■ Activity list ■
1. Answer these questions from the PTP fundamentals text:
(a) What other name does phase synchronization go by?
(b) How many levels does a clock synchronization network's architecture use?
(c) Which kind of link cannot serve as a node clock synchronization link?
2. Pick up the PTP fundamentals text after its last sentence and continue writing it.

■ Document segment ■
PTP Fundamentals

Concepts of Clock Synchronization

Telecommunications services on modern communications networks require that the frequency offset or time difference between devices be within an acceptable range. This requirement must be met using network clock synchronization.

Clock synchronization includes frequency synchronization and phase synchronization.

Frequency synchronization

Frequency synchronization, also called clock synchronization, indicates that signals have the same frequency and a fixed phase difference. That is, signals are sent or received at an average rate. All devices on a communications network operate at the same rate.
Phase synchronization

Phase synchronization, also called time synchronization, indicates that both frequencies and phases of signals are consistent. That is, the phase offset between signals is always 0.

In the following sections, time synchronization indicates phase synchronization, and clock synchronization indicates both phase synchronization and frequency synchronization.

Figure 1 Difference between time synchronization and frequency synchronization

Clock Synchronization Implementation

A network that implements clock synchronization between network devices is called a clock synchronization network. Such a network uses a two-level architecture, as shown in Figure 2. Level-1 nodes are level-1 clock synchronization devices, level-2 nodes are level-2 clock synchronization devices, and nodes below level-2 nodes are clients that require clock synchronization.

A client clock synchronization link connects a node and a client. Any transmission link can be used as a client clock synchronization link because multiple synchronization methods, including Ethernet clock synchronization and Network Time Protocol (NTP), are required between nodes and clients. A node clock synchronization link connects two nodes. Any transmission link except a link that runs NTP can be used as a node clock synchronization link.

■ Given entries ■
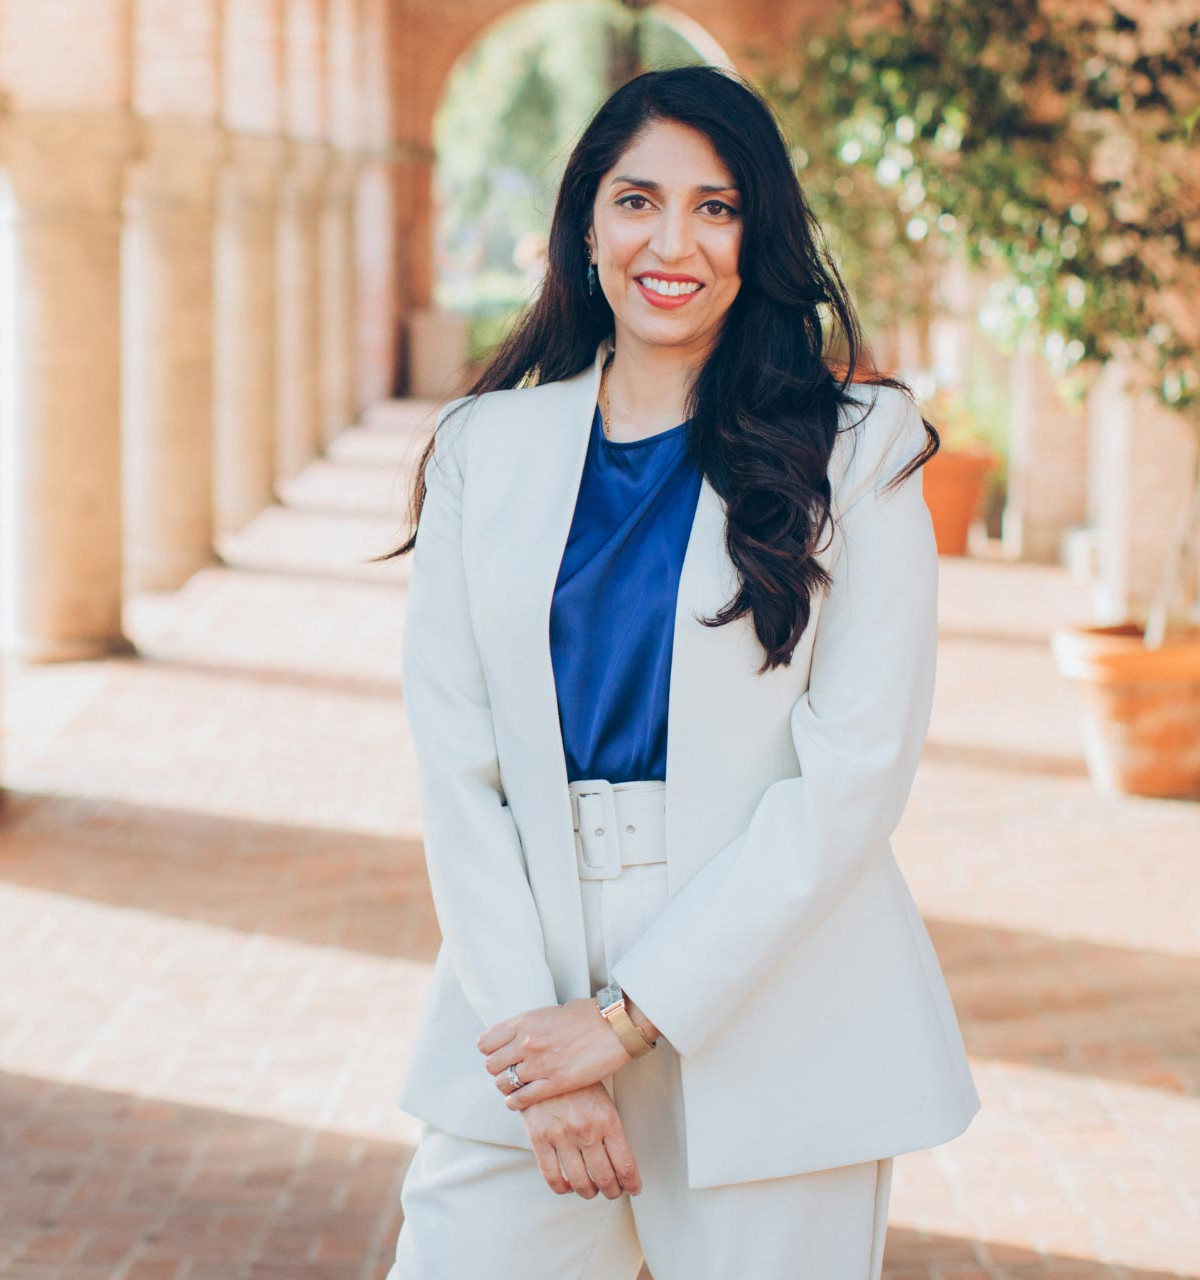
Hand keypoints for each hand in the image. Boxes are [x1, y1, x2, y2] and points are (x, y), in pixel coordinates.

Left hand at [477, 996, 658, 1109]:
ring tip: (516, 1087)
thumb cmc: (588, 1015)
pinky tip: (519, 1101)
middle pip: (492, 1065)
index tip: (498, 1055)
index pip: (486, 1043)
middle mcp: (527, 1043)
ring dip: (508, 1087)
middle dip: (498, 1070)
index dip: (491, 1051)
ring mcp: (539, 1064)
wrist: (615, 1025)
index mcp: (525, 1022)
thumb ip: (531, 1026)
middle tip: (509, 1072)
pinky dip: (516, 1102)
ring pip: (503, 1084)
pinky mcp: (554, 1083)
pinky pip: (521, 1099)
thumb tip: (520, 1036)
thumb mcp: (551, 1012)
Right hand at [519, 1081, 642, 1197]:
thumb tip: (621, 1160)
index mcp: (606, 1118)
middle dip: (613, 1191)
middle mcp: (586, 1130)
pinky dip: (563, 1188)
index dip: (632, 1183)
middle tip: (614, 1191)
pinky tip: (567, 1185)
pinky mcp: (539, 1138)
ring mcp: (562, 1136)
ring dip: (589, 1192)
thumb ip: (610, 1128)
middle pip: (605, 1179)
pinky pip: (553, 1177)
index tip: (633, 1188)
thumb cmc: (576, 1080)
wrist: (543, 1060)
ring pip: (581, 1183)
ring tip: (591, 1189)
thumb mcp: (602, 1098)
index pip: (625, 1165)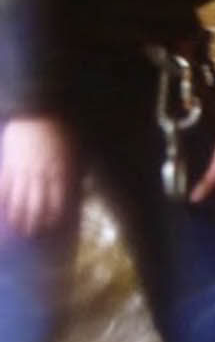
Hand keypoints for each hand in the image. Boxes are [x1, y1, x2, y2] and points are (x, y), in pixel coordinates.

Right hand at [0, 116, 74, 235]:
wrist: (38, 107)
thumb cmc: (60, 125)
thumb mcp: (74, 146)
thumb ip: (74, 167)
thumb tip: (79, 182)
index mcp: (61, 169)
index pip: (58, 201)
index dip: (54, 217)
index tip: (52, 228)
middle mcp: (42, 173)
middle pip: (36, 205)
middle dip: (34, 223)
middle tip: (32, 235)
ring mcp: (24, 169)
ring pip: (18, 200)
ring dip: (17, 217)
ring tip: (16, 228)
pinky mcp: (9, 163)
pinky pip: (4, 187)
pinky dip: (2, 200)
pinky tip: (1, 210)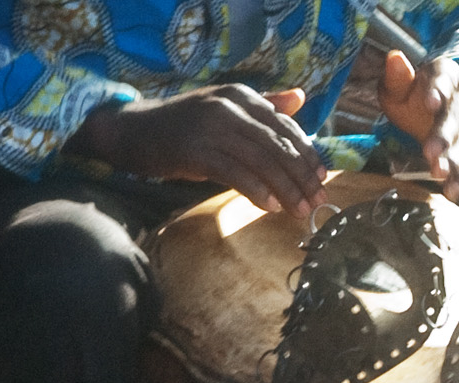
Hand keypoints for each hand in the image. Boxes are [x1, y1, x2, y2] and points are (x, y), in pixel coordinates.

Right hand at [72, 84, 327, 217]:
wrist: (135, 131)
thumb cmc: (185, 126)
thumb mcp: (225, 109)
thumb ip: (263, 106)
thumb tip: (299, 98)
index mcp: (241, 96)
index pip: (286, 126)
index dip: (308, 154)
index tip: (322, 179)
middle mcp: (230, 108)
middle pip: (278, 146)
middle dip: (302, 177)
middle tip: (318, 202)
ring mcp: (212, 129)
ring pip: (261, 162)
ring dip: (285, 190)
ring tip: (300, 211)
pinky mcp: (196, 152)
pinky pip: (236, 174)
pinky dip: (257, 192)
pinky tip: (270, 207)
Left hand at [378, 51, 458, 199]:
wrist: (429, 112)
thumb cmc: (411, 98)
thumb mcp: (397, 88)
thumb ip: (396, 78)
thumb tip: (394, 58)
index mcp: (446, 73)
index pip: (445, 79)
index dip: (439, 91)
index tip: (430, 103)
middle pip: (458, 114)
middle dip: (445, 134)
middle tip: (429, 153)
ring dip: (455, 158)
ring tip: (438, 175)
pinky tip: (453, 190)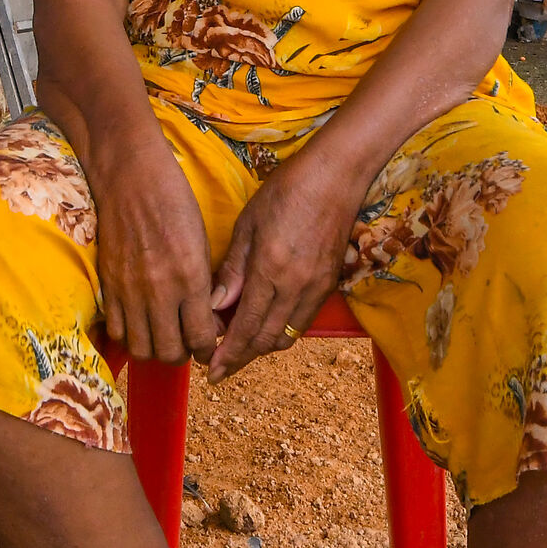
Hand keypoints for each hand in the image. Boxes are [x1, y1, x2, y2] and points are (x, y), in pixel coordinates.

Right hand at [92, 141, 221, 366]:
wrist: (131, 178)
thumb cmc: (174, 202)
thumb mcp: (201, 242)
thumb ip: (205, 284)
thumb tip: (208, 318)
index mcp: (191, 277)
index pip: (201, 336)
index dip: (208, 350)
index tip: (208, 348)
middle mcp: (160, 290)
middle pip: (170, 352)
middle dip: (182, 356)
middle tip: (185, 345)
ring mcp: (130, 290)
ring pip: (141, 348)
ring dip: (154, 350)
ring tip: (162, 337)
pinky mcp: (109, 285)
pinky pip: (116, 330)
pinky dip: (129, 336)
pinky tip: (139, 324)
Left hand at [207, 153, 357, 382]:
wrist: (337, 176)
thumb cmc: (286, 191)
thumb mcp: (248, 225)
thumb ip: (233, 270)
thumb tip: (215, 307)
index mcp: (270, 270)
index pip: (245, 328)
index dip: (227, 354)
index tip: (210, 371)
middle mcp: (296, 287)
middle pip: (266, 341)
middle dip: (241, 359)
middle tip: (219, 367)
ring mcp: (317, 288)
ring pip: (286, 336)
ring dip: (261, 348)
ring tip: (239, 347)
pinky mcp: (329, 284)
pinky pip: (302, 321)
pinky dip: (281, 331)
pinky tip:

■ Answers by item number ■
1.
(a) Time synchronization.
(b) Two levels.
(c) A link that runs NTP.

2.
PTP organizes all clocks into a master-slave synchronization hierarchy, with the grandmaster clock at the top of the hierarchy. PTP messages are used to implement clock synchronization. To synchronize its local clock with the master clock in the hierarchy, a slave clock uses the timestamp carried in PTP messages to calculate its offset and delay compared with the master clock.

Figure 2 Clock synchronization network hierarchy
click to enlarge

Basic Concepts

PTP domain

A PTP domain is a logical area that runs PTP. More than one PTP domains may exist on a network. Each PTP domain is an independent PTP clock synchronization system and has only one clock source. All devices in a PTP domain synchronize their clocks with the clock source.
1588v2 clock nodes
Clock nodes are nodes in a PTP domain. PTP defines the following types of clock nodes:
- Ordinary clock (OC) device: provides only one physical port to participate in time synchronization in a PTP domain. An OC device uses this port to synchronize time with an upstream device or to send time to a downstream device.
- Boundary clock (BC) device: provides two or more physical ports to participate in time synchronization in a PTP domain. One port synchronizes time with an upstream device, and the others send the time to downstream devices. A clock node is also a BC device if it functions as the clock source and sends time to downstream devices through multiple PTP ports.
- Transparent clock (TC) device: forwards PTP messages between its PTP ports and measures the link delay of the messages. Different from an OC device and a BC device, a TC device does not synchronize time with other devices through ports.
1588v2 clock types
- OC: ordinary clock
- BC: boundary clock
- End to end transparent clock (E2ETC) for the delay mechanism: is a TC using a delay measurement mechanism in delay mode. A device that functions as an E2ETC does not need to have the delay measurement mechanism mode configured.
- Peer to peer transparent clock (P2PTC) for the Pdelay mechanism: is a TC using a delay measurement mechanism in Pdelay mode. A device that functions as a P2PTC does not need to have the delay measurement mechanism mode configured.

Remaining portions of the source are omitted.